#### [YOUR OBJECTIVE]
Print, exactly as written, every line from the first line of the records below through the line containing "thumb cmc: (342, 192)", and nothing further.

#### [SUPPLIED INFORMATION]
------

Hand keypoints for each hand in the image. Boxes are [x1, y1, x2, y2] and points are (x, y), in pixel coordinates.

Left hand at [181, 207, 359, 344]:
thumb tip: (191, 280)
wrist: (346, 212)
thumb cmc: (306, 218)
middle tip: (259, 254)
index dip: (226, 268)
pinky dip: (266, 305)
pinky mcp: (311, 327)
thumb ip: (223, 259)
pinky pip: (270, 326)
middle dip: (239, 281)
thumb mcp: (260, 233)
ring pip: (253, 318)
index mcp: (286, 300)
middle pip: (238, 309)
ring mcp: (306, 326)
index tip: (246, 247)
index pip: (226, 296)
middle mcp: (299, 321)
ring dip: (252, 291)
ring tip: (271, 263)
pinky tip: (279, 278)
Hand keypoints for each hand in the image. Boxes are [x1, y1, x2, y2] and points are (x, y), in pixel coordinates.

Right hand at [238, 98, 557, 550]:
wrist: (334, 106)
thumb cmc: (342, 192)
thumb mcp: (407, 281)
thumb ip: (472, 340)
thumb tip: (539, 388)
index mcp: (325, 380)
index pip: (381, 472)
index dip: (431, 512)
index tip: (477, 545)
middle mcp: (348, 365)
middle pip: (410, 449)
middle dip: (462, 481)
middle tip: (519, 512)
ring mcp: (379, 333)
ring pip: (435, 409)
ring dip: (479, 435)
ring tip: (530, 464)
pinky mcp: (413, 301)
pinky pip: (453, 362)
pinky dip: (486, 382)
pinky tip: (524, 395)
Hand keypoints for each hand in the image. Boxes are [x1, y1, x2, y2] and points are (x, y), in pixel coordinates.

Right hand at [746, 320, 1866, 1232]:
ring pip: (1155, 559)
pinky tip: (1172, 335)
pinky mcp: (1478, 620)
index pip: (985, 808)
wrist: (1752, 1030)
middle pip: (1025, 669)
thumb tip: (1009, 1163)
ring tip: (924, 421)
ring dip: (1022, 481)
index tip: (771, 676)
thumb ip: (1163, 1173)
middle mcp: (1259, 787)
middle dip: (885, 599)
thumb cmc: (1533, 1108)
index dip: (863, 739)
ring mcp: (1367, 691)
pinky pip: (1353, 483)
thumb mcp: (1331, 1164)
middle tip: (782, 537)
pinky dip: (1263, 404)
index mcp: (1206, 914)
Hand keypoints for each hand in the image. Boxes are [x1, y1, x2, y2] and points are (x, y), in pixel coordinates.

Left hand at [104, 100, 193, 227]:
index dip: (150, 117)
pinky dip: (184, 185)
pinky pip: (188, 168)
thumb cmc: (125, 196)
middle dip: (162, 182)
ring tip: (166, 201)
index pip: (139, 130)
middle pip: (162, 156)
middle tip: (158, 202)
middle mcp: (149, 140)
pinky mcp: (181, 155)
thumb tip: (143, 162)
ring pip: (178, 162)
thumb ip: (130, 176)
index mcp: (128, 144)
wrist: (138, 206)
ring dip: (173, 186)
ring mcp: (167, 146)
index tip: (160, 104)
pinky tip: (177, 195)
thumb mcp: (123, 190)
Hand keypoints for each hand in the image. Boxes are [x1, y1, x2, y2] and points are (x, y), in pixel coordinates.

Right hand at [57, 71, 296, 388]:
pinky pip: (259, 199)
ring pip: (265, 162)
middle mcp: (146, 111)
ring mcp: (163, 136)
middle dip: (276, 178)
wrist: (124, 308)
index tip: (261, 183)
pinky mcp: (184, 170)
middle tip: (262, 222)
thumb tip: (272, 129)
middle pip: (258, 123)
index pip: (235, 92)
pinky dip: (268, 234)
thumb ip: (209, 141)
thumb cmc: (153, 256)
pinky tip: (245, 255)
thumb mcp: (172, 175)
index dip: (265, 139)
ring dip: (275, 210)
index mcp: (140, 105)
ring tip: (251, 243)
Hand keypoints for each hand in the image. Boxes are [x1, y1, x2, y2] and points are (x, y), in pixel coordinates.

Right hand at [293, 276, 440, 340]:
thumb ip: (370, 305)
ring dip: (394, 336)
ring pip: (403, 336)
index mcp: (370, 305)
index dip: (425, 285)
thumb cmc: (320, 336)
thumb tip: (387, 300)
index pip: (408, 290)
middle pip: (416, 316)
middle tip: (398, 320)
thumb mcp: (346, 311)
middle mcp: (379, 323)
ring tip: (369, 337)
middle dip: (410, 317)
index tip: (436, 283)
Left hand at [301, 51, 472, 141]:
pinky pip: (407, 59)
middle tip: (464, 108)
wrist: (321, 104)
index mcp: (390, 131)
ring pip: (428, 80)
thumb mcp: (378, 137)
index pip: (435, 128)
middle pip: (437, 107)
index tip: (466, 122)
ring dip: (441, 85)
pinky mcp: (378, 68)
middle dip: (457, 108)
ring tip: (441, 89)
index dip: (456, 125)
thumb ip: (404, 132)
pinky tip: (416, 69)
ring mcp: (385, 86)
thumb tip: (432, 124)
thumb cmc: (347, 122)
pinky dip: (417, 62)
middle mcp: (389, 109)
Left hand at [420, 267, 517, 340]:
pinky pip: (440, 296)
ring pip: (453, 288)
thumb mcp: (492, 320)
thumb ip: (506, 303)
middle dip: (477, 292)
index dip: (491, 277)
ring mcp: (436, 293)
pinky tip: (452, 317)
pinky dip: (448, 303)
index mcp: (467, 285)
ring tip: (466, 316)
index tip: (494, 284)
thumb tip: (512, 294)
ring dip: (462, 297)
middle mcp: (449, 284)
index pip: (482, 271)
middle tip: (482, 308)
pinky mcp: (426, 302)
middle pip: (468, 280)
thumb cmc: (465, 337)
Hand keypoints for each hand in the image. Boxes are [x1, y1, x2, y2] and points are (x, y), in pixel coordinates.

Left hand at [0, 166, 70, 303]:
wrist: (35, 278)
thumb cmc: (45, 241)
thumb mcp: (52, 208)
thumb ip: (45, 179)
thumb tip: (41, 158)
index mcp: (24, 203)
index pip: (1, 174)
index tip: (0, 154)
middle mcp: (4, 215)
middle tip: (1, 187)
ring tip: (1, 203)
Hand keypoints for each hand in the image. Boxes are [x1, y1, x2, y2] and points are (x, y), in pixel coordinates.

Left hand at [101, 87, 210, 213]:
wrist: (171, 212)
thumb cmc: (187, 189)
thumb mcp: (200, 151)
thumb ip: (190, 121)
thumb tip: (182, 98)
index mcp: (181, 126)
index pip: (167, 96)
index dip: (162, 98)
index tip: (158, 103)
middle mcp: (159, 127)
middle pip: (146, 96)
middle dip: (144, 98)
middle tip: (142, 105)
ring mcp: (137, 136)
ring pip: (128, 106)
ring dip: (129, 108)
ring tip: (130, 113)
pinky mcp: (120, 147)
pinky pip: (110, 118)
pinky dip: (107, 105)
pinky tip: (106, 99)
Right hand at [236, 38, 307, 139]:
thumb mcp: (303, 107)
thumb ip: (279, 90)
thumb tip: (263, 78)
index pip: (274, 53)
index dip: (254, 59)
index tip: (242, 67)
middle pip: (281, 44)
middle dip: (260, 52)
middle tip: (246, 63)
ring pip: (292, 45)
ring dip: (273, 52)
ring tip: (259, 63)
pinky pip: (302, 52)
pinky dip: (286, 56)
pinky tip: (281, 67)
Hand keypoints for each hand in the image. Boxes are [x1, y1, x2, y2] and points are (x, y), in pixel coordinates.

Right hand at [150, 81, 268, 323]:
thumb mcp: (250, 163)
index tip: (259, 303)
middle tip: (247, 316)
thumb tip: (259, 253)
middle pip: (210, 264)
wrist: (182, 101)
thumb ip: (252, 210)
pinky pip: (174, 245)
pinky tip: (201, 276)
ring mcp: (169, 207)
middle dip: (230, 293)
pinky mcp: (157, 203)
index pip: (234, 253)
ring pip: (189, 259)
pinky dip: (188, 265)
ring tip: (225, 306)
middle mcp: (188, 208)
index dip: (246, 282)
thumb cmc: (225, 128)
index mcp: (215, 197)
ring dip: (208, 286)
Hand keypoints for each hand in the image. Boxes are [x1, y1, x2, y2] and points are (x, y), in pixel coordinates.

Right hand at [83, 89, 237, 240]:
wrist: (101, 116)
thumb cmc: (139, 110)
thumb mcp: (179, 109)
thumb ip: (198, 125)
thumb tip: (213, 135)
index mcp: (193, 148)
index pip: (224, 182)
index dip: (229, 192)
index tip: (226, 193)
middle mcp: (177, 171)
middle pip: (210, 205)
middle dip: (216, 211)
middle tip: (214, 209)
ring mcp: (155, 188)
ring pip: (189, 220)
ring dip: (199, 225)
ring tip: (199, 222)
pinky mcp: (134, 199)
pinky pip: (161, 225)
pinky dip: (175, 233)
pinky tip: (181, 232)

------

#### [TASK ANSWER]
Hand keypoints for each hand in the image. Boxes are [x1, y1, x2, y2] and points are (x, y), in pixel coordinates.

Left hand at [181, 207, 359, 344]:
thumb tip: (191, 280)
wrist: (346, 212)
thumb cmc: (306, 218)
middle tip: (259, 254)
index dip: (226, 268)
pinky dip: (266, 305)
pinky mcp: (311, 327)
thumb ip: (223, 259)
pinky pip: (270, 326)
middle dip: (239, 281)
thumb mcp: (260, 233)
ring pip: (253, 318)
index mcp: (286, 300)
middle pip: (238, 309)
ring mcp: (306, 326)
index tip: (246, 247)
index pip: (226, 296)
middle mcp: (299, 321)
ring dip: (252, 291)
ring tip: (271, 263)
pinky tip: (279, 278)
Hand keypoints for each hand in the image. Boxes are [x1, y1, x2, y2] and points are (x, y), in pixel coordinates.

Right hand at [238, 98, 557, 550]:
wrist: (334, 106)
thumb cmc: (342, 192)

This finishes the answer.